» **Stored items**
^^^^^^^^
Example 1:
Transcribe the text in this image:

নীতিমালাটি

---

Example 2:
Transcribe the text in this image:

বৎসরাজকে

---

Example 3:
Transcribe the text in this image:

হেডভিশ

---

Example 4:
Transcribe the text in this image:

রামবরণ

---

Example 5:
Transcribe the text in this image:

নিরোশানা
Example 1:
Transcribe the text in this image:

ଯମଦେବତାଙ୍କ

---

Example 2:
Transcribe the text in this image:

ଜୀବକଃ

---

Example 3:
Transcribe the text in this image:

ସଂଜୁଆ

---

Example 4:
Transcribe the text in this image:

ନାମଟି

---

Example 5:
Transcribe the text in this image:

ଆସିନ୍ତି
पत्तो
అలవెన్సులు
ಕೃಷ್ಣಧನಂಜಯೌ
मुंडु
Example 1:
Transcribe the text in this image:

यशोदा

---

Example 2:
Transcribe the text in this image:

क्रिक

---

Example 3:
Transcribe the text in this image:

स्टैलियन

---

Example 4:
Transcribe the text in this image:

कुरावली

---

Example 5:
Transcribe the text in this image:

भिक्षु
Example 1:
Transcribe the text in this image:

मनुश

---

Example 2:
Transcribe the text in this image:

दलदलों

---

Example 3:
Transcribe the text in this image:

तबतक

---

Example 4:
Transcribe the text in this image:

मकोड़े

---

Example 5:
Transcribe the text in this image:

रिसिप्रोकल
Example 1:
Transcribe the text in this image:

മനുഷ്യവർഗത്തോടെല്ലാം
^^^^^^^^
» **EXERCISE REQUIREMENTS**
Change "Transcribe" to "Write out" everywhere in these lines, keeping everything else the same.

» **WRITTEN RESPONSE**
Example 1:
Write out the text in this image:

নীতিমালাটি

---

Example 2:
Write out the text in this image:

বৎসরাজকে

---

Example 3:
Write out the text in this image:

হেডভিশ

---

Example 4:
Write out the text in this image:

রামবরণ

---

Example 5:
Write out the text in this image:

নিরোশানা
Example 1:
Write out the text in this image:

ଯମଦେବତାଙ୍କ

---

Example 2:
Write out the text in this image:

ଜୀବକଃ

---

Example 3:
Write out the text in this image:

ସଂଜୁଆ

---

Example 4:
Write out the text in this image:

ନାମଟି

---

Example 5:
Write out the text in this image:

ଆସିନ୍ତି
पत्तो
అలవెన్సులు
ಕೃಷ್ಣಧನಂಜಯೌ
मुंडु
Example 1:
Write out the text in this image:

यशोदा

---

Example 2:
Write out the text in this image:

क्रिक

---

Example 3:
Write out the text in this image:

स्टैलियन

---

Example 4:
Write out the text in this image:

कुरावली

---

Example 5:
Write out the text in this image:

भिक्षु
Example 1:
Write out the text in this image:

मनुश

---

Example 2:
Write out the text in this image:

दलदलों

---

Example 3:
Write out the text in this image:

तबतक

---

Example 4:
Write out the text in this image:

मकोड़े

---

Example 5:
Write out the text in this image:

रिसिप्रोकल
Example 1:
Write out the text in this image:

മനുഷ്യവർഗത്തോടെല്ലാം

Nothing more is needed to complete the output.